Most left-handers are a bit ambidextrous to begin with. I write with my left hand but learned violin right handed, and play the uke right handed too. It has never been an issue, but I also wasn't given a choice when learning violin as a kid. Now crocheting right handed is a whole different thing... I'd say let the child try it out both ways and see if one way feels more comfortable to them. Good luck!

My son is the same, lefty for the most part, but, since he's learned piano he's becoming a lot more ambidextrous. His Grandma was very much the same.
He plays ukulele right handed and is very comfortable that way. I don't remember him mentioning that he wanted to play left-handed. I think it's his piano history that has made it very easy for him. No need to re-string his uke!
 
"But it has always been my experience that lefties don't necessarily view the world as a place oriented for righties; rather, we just take things as we find them, and go for it. That probably explains why, as a grade-schooler, I did perfectly fine with standard scissors and a standard school desk, but was totally thrown off when my seventh-grade teacher got me some left-handed scissors and a left-handed desk! I had long since adapted to the world as I found it, and I had never considered scissors or school desks to be problematic (they "were what they were", to use today's expression...)"
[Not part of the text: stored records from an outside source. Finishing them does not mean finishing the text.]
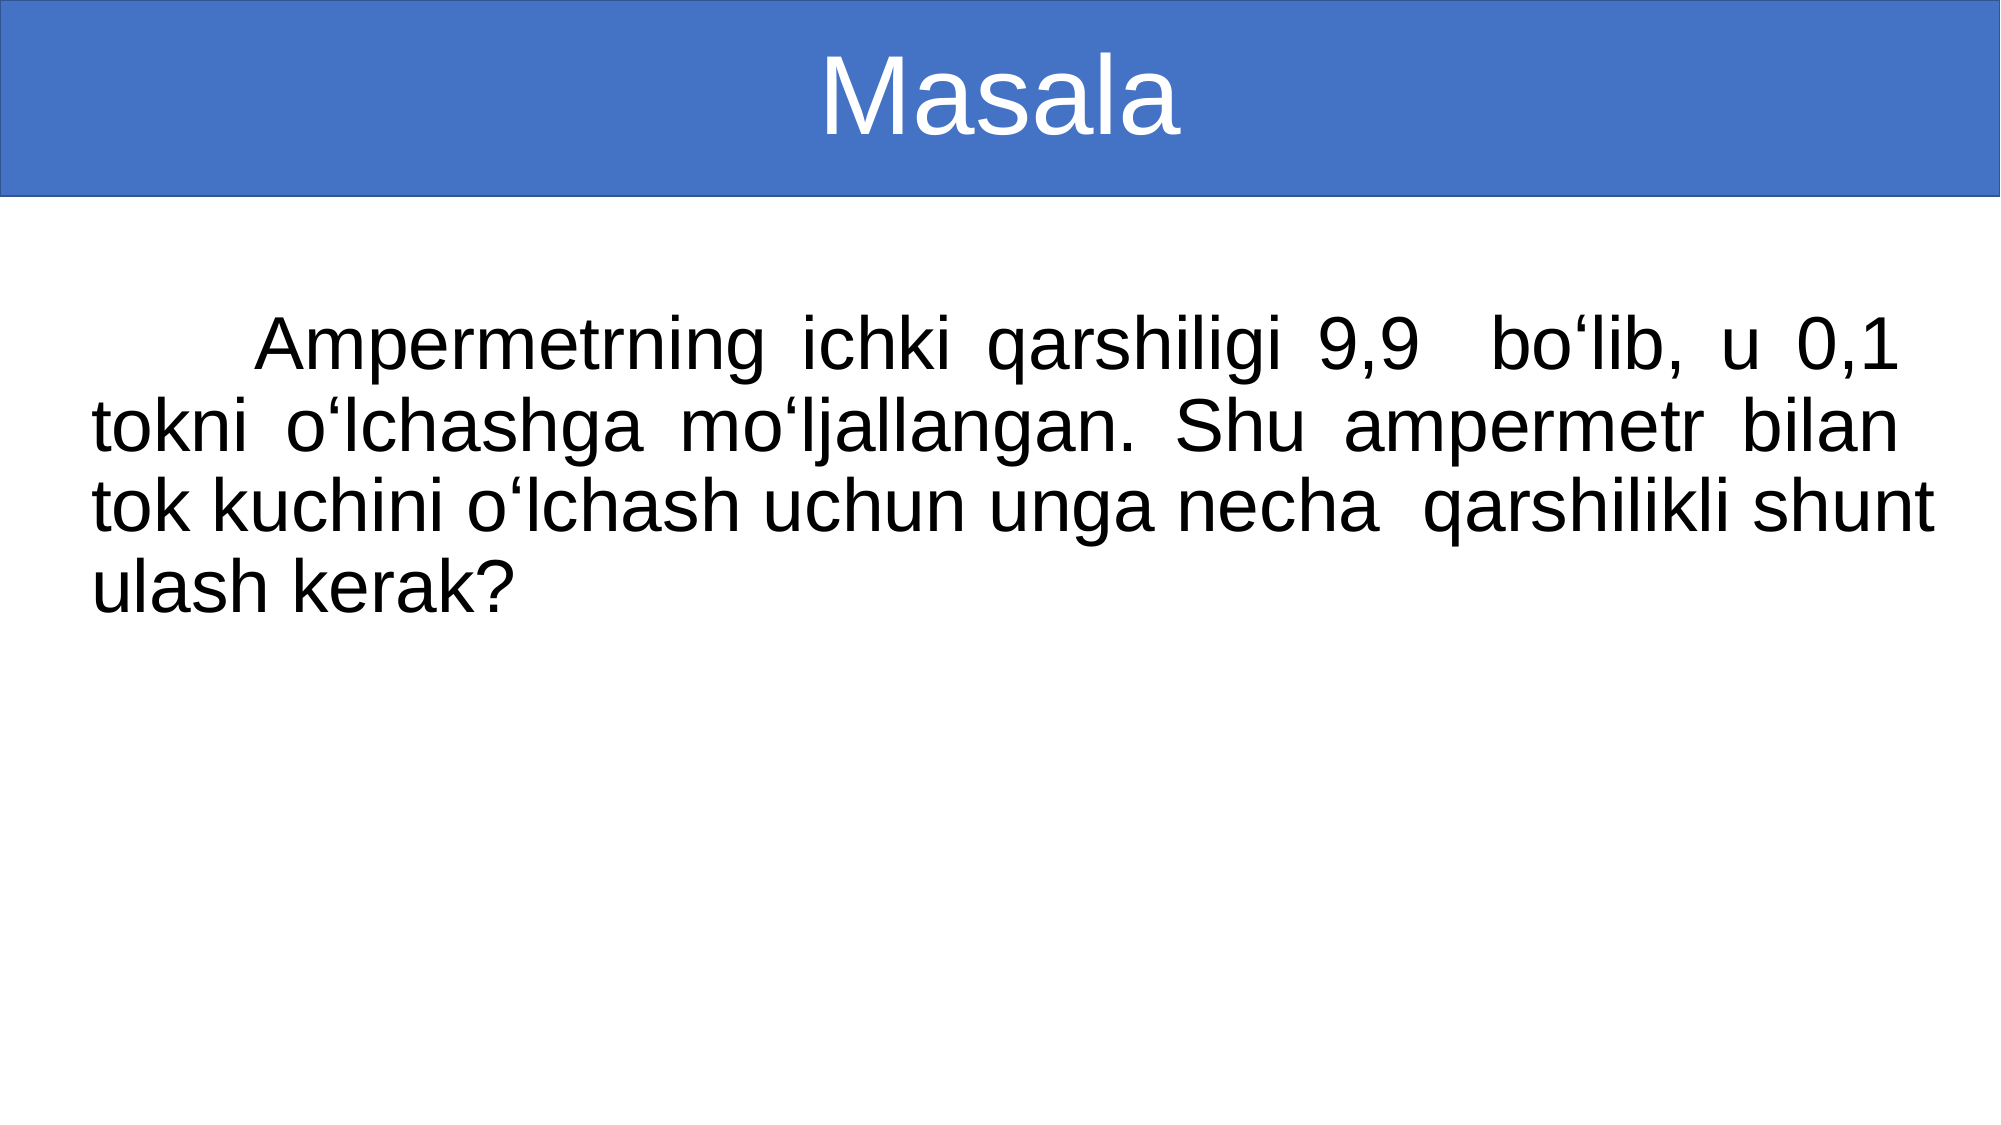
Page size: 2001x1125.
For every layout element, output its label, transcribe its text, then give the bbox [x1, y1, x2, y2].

title Masala [0, 0, 2000, 197]
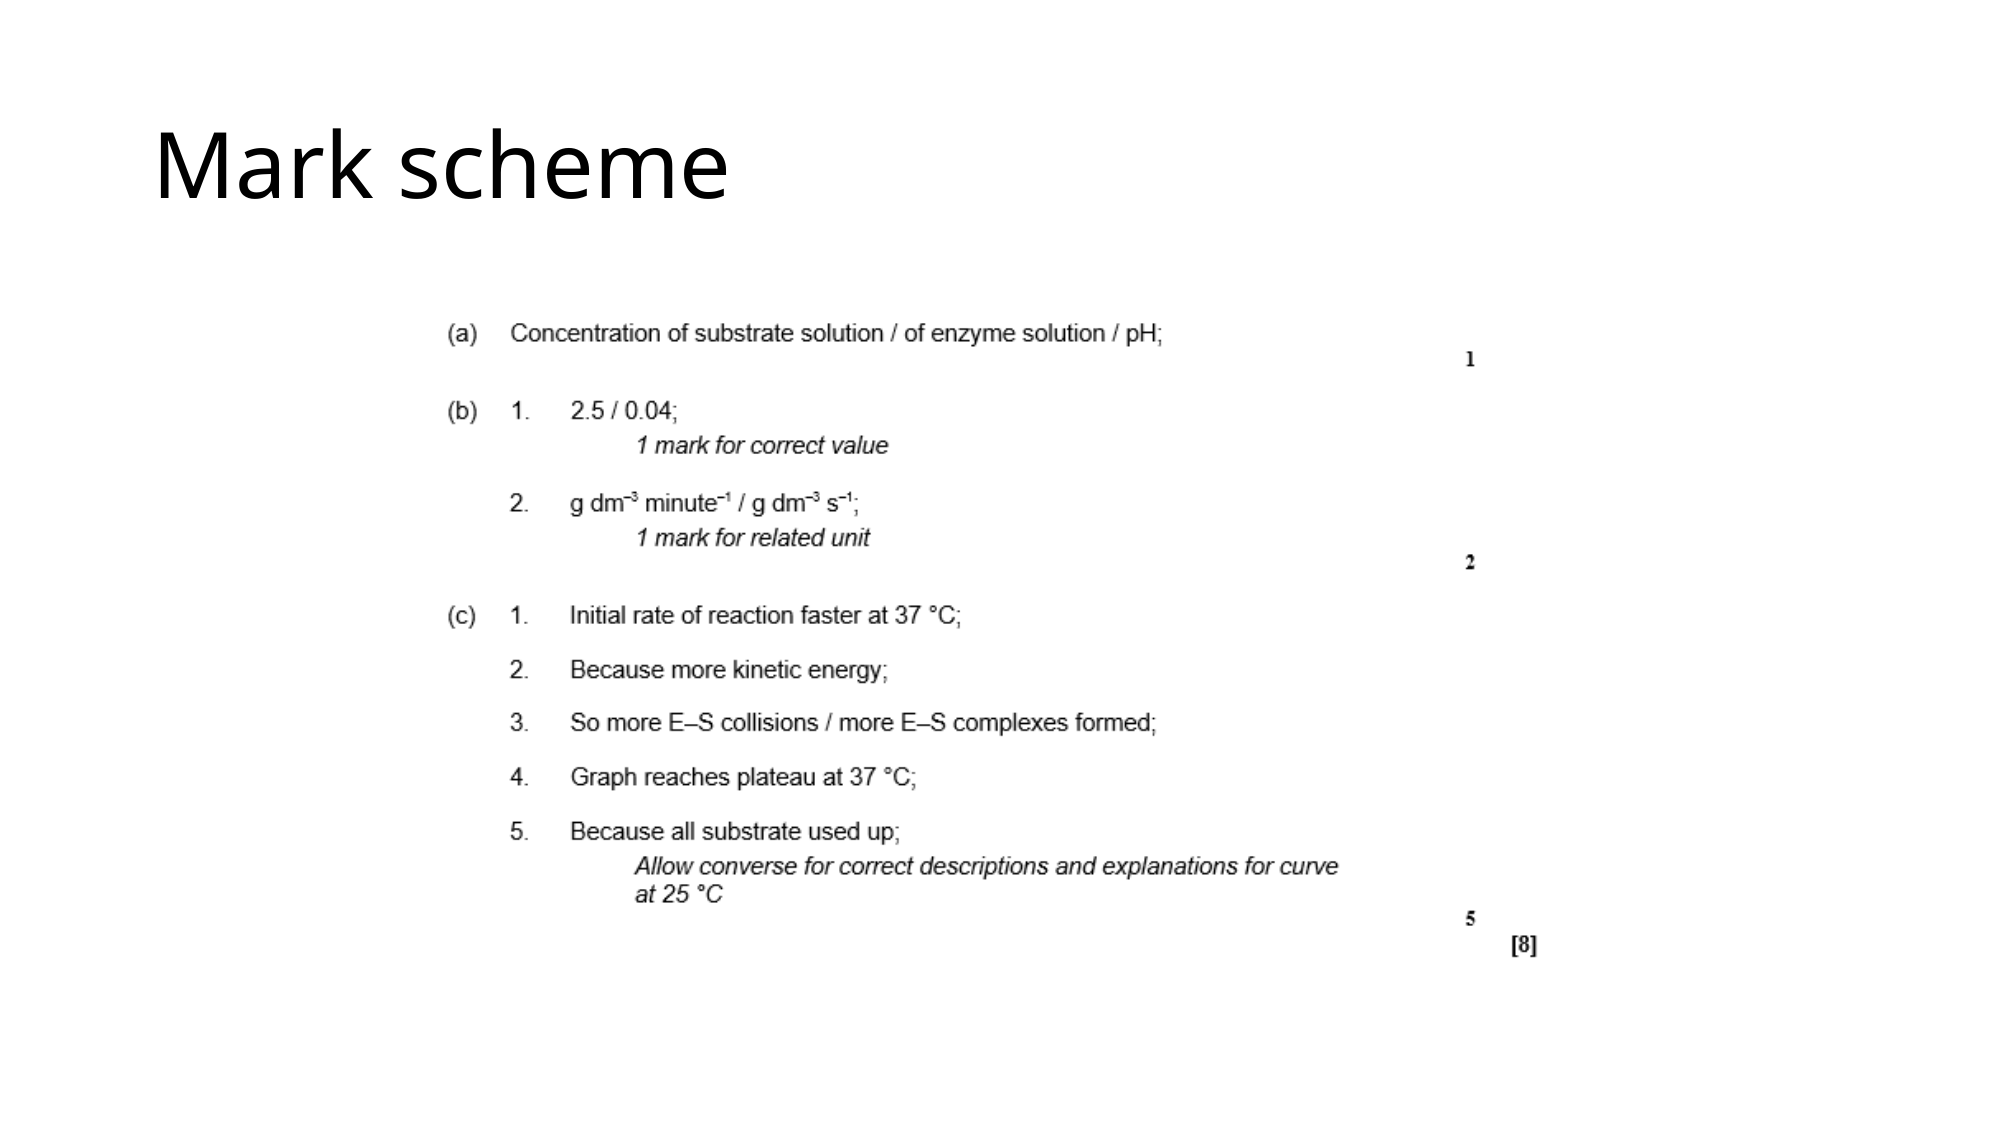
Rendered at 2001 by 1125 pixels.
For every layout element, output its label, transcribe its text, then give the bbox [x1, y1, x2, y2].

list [345, 289, 1590, 987]
title Mark scheme [137, 59, 1863, 278]
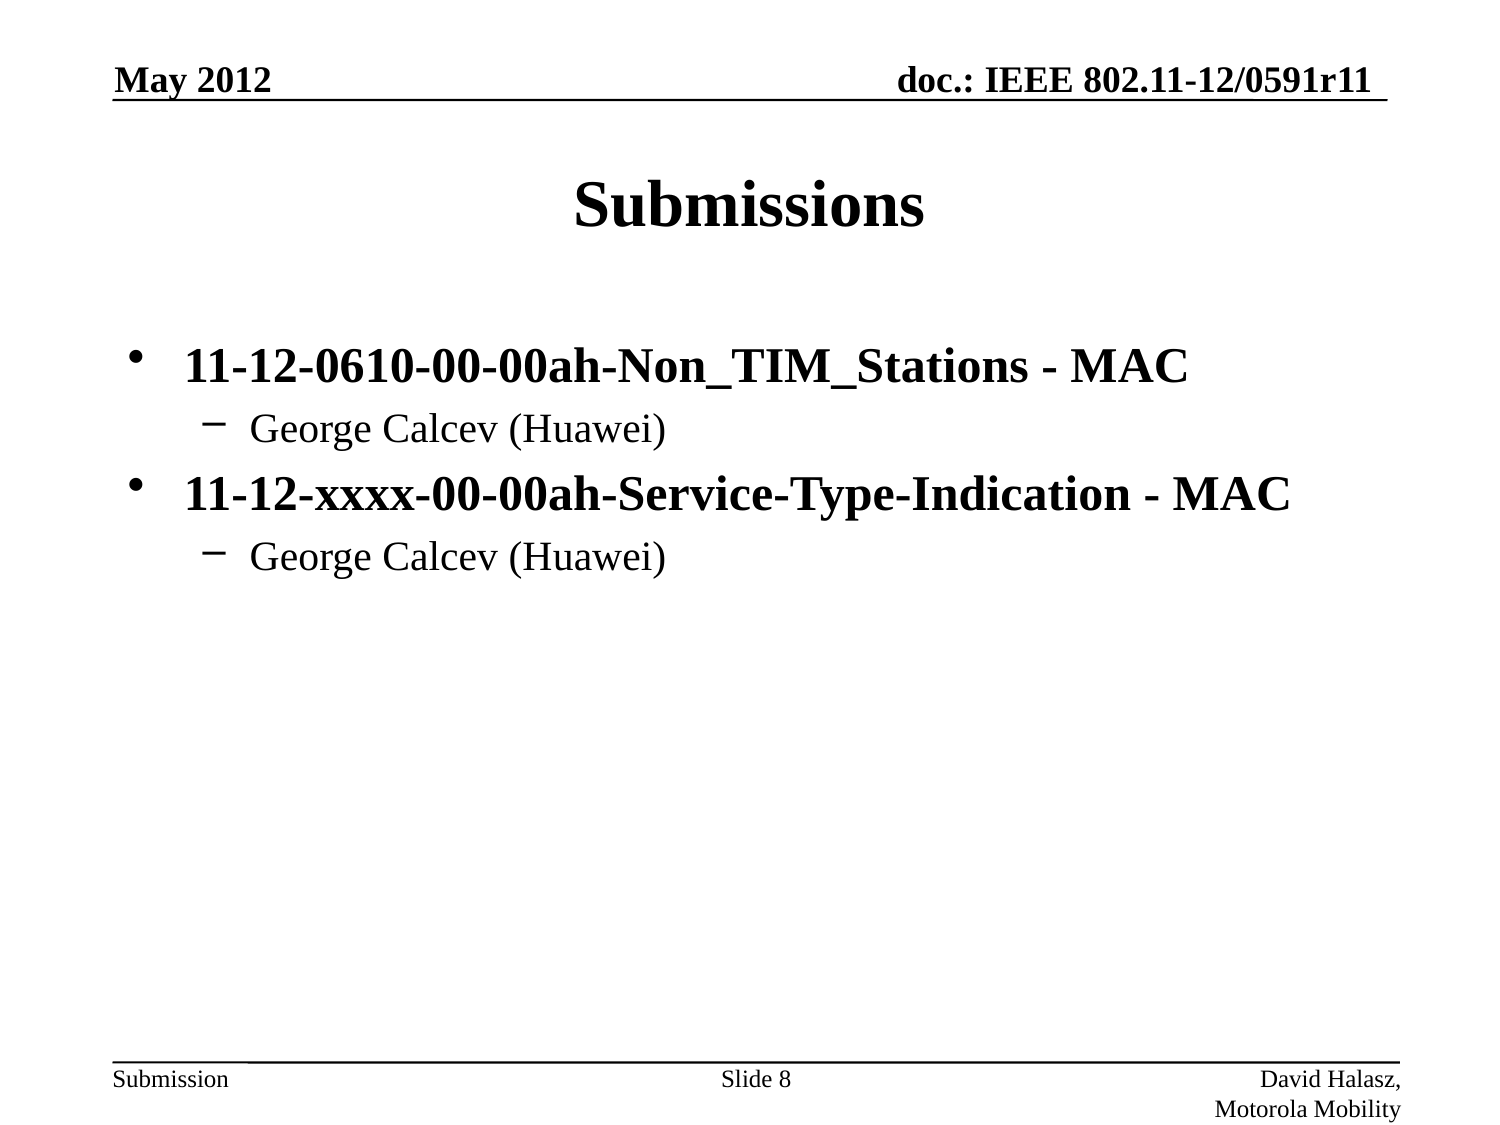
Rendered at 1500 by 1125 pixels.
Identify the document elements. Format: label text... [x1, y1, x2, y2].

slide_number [114, 54, 333, 101]
slide_number Slide 8 [712, 1061, 800, 1093]
title Submissions [112, 112, 1388, 288]
footer David Halasz, Motorola Mobility [1185, 1061, 1402, 1093]
list 11-12-0610-00-00ah-Non_TIM_Stations - MAC George Calcev (Huawei) 11-12-xxxx-00-00ah-Service-Type-Indication - MAC George Calcev (Huawei) [112, 324, 1388, 1001]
As a lefty I used to relate. I was beyond accepting in my youth. I was downright clueless. I was big into sewing my own clothes as a teen and learned from my mom who would try anything. So she was helping me make a blazer with some heavier cloth, and had these industrial strength giant scissors that I was using to cut out the material. She stood watching for a moment, and then said, "I feel so sorry for you having to use those big old scissors with your left hand." You guessed it! I looked at her completely confused, and asked what she was talking about. What a revelation to realize that blisters and red marks were NOT supposed to be part of the cutting experience. I think that was when I began seeing the world as made for righties, and my life as a lefty militant began....:D

I share the opinion that the little guy is going to be the best one to know what feels right. I play most sports, as well as Uke and guitar righty and it feels perfectly normal. But writing and golf (and cutting...), totally and unequivocally lefty. The little one will know.
 
I am left-handed, but I never played anything but right-handed guitars or ukes. Maybe it’s because my main instrument is piano, which doesn’t really give room for such a debate. (Although left-handed pianos have been built...go figure..)
 
I don't think there's a "right way" or a "wrong way". If the child can play the in typical right-handed manner, then it will avoid a lot of extra hurdles to learning, finding resources and instruments.
Playing in the left-handed manner of left hand picking & strumming, right hand fretting, is not wrong.

Think about if a teacher had come to you and told you couldn't play right-handed. You had to change and play left-handed. Some of us could have done it. Others, maybe not.

Most children can adapt. But there are some who absolutely cannot. And they should be helped and encouraged as much as the right-handed students.